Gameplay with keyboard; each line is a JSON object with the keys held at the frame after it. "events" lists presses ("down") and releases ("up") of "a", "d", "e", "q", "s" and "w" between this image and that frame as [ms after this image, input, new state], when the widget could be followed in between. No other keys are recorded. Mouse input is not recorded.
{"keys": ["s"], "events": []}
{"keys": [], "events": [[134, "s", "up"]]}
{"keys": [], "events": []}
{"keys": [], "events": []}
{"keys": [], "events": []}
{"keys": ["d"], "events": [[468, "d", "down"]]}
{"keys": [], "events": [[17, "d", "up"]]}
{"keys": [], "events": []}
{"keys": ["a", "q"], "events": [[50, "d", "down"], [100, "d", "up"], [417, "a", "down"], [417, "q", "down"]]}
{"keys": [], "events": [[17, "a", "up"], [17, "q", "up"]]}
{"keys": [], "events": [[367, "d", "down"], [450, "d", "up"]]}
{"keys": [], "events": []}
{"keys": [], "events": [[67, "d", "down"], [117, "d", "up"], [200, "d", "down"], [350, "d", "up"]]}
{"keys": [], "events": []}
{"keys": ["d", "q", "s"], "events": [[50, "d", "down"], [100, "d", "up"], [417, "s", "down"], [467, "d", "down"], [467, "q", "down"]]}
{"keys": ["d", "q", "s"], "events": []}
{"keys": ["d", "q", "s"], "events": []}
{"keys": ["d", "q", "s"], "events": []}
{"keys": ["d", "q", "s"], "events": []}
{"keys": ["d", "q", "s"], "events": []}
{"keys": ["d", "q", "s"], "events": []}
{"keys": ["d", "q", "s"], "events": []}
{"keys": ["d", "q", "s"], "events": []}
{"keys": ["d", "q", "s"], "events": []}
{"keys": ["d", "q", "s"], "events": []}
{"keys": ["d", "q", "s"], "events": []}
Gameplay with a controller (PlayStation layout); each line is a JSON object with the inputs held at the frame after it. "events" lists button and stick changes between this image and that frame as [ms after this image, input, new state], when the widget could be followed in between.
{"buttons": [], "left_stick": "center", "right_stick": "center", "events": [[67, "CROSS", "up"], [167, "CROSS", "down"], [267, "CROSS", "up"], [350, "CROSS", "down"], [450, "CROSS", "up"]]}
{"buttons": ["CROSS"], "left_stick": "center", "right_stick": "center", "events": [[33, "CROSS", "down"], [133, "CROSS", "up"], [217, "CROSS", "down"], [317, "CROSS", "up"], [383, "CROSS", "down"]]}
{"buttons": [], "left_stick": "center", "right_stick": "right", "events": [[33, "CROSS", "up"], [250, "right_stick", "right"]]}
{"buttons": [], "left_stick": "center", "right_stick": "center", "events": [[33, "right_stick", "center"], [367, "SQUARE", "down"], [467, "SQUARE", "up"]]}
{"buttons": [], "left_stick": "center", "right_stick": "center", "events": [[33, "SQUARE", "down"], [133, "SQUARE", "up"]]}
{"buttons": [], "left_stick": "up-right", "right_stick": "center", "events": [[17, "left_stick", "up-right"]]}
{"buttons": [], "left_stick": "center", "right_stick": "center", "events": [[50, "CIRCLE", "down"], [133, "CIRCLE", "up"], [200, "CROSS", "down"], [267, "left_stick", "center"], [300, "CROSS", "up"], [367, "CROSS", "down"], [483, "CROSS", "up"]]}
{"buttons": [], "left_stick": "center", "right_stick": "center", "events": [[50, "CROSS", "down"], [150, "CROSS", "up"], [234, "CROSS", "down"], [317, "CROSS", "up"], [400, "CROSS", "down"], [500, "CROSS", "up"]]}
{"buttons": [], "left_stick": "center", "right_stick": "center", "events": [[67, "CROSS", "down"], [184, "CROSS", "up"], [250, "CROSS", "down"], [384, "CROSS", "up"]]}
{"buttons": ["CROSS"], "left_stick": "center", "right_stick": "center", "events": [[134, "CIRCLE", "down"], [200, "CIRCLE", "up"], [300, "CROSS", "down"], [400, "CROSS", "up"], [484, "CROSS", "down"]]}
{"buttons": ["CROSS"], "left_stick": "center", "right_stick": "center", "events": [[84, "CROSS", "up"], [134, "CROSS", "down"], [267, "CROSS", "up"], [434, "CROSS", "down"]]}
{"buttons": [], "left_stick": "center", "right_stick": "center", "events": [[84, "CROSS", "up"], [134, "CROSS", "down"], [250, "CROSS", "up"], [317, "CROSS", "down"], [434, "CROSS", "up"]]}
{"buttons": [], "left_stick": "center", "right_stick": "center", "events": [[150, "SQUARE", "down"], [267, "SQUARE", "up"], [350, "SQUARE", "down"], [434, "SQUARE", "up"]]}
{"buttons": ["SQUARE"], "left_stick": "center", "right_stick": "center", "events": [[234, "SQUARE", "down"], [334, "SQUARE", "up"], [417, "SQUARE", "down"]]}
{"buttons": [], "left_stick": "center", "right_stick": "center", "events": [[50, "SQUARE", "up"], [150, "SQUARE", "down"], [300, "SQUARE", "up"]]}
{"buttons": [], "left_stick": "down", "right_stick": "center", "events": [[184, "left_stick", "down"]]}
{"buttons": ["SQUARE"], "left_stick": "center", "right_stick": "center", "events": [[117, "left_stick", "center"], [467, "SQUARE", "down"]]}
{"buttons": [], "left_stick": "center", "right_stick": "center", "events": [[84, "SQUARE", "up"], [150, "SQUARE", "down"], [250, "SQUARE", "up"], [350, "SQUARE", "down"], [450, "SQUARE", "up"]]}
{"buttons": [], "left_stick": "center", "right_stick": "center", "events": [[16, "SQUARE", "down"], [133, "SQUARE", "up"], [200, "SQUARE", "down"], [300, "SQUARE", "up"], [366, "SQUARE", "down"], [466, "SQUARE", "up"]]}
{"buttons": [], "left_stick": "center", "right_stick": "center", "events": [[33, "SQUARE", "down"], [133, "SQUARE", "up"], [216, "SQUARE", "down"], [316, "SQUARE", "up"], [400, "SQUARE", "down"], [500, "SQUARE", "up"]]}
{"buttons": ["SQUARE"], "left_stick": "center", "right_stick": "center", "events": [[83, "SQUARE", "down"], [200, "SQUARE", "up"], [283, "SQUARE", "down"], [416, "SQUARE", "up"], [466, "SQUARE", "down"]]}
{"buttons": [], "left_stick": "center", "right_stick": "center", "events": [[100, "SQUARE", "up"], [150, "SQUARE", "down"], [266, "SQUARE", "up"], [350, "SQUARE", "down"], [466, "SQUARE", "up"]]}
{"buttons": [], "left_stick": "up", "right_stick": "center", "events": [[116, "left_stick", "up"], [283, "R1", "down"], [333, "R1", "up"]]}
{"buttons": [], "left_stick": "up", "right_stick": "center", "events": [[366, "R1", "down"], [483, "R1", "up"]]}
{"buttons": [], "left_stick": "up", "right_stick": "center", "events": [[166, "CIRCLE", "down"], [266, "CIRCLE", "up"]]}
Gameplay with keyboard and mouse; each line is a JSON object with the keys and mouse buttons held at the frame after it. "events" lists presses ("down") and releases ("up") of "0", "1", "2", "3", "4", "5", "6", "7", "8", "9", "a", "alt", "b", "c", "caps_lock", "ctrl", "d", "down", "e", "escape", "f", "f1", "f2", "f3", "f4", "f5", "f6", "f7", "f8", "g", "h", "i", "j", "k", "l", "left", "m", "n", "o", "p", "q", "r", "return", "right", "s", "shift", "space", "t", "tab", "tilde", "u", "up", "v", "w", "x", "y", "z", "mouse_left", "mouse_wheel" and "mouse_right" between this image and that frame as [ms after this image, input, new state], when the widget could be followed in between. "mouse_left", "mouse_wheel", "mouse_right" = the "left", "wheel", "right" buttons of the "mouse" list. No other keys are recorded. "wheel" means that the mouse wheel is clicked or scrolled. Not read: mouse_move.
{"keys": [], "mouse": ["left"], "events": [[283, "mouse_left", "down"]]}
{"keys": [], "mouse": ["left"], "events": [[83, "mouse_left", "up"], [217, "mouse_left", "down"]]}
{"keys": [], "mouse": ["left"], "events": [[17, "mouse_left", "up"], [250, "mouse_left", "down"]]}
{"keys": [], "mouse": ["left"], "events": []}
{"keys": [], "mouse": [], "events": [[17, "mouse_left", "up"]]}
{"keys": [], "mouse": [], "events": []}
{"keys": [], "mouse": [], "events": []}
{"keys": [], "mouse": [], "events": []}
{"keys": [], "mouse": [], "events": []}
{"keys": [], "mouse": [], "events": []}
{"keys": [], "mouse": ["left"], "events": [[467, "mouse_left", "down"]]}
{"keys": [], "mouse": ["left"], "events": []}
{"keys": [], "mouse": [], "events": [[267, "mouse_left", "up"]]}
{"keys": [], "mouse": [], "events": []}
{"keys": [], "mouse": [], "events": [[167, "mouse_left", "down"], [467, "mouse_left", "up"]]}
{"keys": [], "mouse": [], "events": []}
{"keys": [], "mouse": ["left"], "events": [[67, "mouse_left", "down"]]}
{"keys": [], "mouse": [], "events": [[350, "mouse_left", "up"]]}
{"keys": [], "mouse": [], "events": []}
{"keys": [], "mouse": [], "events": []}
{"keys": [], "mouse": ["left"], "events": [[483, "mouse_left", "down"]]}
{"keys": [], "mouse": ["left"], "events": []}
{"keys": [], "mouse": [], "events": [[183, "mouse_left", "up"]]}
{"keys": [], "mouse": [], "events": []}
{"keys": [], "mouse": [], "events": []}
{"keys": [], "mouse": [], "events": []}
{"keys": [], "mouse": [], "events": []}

◆ WORK TO COMPLETE ◆
Every line that contains the string "other" should be copied from the records.

◆ YOUR SOLUTION ◆
Gameplay with keyboard; each line is a JSON object with the keys held at the frame after it. "events" lists presses ("down") and releases ("up") of "a", "d", "e", "q", "s" and "w" between this image and that frame as [ms after this image, input, new state], when the widget could be followed in between. No other keys are recorded. Mouse input is not recorded.
Gameplay with keyboard and mouse; each line is a JSON object with the keys and mouse buttons held at the frame after it. "events" lists presses ("down") and releases ("up") of "0", "1", "2", "3", "4", "5", "6", "7", "8", "9", "a", "alt", "b", "c", "caps_lock", "ctrl", "d", "down", "e", "escape", "f", "f1", "f2", "f3", "f4", "f5", "f6", "f7", "f8", "g", "h", "i", "j", "k", "l", "left", "m", "n", "o", "p", "q", "r", "return", "right", "s", "shift", "space", "t", "tab", "tilde", "u", "up", "v", "w", "x", "y", "z", "mouse_left", "mouse_wheel" and "mouse_right" between this image and that frame as [ms after this image, input, new state], when the widget could be followed in between. "mouse_left", "mouse_wheel", "mouse_right" = the "left", "wheel", "right" buttons of the "mouse" list. No other keys are recorded. "wheel" means that the mouse wheel is clicked or scrolled. Not read: mouse_move.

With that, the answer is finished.